====== THE DATA ======
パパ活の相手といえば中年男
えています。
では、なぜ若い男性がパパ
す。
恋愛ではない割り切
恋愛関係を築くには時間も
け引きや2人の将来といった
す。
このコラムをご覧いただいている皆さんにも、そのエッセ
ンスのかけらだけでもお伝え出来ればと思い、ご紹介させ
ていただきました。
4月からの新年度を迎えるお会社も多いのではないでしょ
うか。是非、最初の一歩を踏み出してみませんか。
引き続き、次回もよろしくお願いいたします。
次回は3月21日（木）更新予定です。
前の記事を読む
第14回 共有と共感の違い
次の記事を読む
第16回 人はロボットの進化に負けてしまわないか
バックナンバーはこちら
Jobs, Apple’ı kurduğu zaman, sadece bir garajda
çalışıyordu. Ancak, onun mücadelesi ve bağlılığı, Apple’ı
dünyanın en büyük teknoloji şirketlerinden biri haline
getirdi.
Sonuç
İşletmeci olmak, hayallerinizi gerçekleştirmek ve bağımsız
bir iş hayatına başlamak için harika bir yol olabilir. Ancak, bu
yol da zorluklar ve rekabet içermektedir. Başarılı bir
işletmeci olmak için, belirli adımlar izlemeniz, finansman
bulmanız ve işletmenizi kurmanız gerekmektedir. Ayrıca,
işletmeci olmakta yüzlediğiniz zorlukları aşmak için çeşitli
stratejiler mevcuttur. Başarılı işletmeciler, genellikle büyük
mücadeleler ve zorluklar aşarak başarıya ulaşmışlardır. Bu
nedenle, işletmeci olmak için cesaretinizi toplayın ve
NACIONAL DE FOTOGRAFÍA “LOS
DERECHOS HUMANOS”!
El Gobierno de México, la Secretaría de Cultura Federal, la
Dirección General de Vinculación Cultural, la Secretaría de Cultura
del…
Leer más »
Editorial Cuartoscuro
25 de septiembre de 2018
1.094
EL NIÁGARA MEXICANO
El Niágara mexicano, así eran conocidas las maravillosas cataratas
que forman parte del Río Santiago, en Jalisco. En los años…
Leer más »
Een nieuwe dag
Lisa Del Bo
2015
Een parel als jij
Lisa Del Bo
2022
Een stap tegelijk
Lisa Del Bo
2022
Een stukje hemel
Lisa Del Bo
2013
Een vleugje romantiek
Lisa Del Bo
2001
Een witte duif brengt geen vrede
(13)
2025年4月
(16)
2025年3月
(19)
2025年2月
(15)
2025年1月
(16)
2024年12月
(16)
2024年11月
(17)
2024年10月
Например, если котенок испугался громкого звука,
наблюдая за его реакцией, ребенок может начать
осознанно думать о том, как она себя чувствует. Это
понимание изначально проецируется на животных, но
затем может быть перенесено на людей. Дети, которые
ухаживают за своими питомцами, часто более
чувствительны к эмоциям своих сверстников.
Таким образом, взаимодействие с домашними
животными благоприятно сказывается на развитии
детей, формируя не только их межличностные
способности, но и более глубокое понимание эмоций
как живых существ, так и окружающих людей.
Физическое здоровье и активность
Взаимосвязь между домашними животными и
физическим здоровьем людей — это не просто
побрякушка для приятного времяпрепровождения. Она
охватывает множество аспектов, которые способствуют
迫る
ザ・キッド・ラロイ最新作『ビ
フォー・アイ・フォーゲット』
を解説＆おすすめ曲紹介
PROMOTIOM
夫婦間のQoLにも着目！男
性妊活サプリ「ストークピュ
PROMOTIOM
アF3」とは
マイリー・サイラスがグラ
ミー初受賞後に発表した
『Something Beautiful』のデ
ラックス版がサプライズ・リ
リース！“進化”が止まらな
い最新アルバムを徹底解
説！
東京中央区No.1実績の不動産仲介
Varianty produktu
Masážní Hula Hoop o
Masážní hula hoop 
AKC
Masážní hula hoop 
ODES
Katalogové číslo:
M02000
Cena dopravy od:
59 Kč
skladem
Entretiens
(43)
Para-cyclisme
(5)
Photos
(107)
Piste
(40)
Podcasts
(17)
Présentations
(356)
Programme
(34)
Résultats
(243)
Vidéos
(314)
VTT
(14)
======
→ WORK REQUEST: All lines with the word "животными" are needed; pull them from the entries and copy each.

→ WRITTEN SOLUTION:
животными благоприятно сказывается на развитии
Взаимосвязь между домашними животными и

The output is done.